Unità nazionale europea
Per quanti sforzi si facciano, non è possibile ridurre la portata del lungo incontro di Monti con i tre segretari dei partiti che sostengono il governo. Al di là dei possibili retroscena, Alfano, Bersani e Casini hanno deciso di porre un altro sigillo al patto sottoscritto a novembre.
I leader di Pd e Pdl negano l’esistenza di una «maggioranza politica». Si capisce benissimo perché lo facciano e non vogliamo smentirli, ma l’evento stesso di ieri e l’accordo che è stato raggiunto hanno grande pregnanza politica. Rispondono all’esigenza di «metterci la faccia» che Monti e Napolitano hanno sollevato spesso, e che era diventata impellente dopo lo shock del declassamento da parte dell’agenzia Standard&Poor’s.
Non c’è da dubitare che il premier abbia ieri trasmesso ai politici il senso dell’urgenza, la drammaticità della situazione negli stessi termini che contemporaneamente stava impiegando Mario Draghi a Strasburgo.
Fosse anche vero che i tre segretari hanno parlato con Monti solo di come rafforzare la posizione italiana in Europa, sarebbe già decisivo. È in atto una guerra sorda sul tipo di reazione che l’Eurozona deve avere dopo il colpo subìto in particolare da Francia e Italia. Impossibile non pensare che non ci sia soprattutto questo, dietro il rinvio del vertice romano con Merkel e Sarkozy. C’è chi ipotizza ulteriori pressioni tedesche sull’Italia perché si arrenda alla prospettiva di un prestito del Fmi: per poter cedere, o più probabilmente per poter resistere, Monti ha bisogno di un esplicito e rafforzato sostegno politico.

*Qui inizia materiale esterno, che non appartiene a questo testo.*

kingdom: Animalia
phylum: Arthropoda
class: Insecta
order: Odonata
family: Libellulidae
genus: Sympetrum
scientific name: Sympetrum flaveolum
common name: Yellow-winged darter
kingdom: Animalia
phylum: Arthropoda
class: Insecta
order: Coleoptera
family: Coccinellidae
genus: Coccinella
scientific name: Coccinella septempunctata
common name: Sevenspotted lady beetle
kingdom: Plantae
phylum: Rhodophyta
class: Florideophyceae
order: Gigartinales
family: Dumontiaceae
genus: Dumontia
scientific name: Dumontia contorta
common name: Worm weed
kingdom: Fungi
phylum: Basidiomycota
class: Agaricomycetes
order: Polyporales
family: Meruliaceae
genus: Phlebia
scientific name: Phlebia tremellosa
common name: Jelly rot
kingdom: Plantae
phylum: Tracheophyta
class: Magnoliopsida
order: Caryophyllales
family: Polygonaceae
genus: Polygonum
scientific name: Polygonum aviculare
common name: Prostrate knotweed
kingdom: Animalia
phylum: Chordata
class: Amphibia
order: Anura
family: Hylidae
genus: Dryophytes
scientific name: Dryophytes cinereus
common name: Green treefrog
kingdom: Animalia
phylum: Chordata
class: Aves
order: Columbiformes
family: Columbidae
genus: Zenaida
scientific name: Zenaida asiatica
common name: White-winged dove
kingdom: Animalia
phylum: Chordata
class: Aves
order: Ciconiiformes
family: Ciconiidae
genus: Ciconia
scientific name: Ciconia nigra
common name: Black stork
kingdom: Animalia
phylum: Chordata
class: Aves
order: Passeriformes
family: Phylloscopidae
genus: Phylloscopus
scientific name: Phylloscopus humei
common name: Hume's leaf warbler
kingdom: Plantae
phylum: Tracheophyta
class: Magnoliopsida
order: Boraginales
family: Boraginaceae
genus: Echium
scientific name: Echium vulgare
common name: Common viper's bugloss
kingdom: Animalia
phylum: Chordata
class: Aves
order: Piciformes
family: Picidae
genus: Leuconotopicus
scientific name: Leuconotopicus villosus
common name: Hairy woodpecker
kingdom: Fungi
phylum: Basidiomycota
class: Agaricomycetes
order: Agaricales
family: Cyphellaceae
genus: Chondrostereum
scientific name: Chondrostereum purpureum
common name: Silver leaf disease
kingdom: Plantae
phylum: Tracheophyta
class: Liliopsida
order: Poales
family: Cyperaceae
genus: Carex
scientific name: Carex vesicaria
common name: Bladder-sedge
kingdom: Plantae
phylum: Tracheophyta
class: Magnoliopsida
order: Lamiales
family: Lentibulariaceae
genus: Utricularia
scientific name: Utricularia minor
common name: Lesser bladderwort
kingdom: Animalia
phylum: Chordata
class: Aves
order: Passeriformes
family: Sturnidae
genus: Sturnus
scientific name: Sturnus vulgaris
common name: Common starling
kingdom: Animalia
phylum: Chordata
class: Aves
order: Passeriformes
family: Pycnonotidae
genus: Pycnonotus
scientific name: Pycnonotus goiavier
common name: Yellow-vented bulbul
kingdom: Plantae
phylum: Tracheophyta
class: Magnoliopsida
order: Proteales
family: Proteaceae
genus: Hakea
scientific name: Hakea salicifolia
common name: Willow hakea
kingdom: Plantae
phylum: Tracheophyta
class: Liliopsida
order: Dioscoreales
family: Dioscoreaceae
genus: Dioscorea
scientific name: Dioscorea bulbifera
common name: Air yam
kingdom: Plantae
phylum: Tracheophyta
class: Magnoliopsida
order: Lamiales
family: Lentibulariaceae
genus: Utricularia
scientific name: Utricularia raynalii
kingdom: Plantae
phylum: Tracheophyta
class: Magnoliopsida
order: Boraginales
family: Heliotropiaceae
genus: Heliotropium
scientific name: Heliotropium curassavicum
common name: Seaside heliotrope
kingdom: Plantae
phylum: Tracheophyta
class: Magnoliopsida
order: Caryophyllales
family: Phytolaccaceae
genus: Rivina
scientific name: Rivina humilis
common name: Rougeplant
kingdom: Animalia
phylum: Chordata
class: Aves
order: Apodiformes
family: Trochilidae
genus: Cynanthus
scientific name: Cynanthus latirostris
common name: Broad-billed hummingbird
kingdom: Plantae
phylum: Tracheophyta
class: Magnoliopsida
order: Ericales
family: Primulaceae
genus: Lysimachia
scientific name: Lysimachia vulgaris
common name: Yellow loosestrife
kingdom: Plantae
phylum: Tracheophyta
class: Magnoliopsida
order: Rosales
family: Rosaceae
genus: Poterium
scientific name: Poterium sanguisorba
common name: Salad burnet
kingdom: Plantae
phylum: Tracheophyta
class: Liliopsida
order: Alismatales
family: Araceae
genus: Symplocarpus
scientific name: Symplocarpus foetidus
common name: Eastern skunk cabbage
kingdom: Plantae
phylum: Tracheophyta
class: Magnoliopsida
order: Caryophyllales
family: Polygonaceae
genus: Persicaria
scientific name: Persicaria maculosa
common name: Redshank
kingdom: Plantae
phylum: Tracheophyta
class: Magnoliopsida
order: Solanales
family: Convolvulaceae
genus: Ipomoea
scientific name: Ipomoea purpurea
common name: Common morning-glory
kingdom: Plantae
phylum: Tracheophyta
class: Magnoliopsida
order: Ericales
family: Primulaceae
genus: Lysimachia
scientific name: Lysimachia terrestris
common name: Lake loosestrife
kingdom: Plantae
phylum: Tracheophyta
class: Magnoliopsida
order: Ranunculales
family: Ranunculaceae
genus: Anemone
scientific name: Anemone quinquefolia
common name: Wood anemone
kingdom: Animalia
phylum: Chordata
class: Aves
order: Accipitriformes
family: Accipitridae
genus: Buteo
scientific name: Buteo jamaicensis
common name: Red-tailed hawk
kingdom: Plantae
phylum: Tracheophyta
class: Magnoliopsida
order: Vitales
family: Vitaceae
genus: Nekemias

Impossibile non vedere poi che la mozione parlamentare “europea” unitaria di cui si parla verrebbe sottoscritta e votata dopo il varo del decreto liberalizzazioni. E allora è impensabile che su una cosa ci sia coesione mentre sull’altra ci si scontra: Monti dovrà presentarle entrambe, insieme alla manovra di rientro dal deficit, al cruciale Consiglio europeo di fine mese.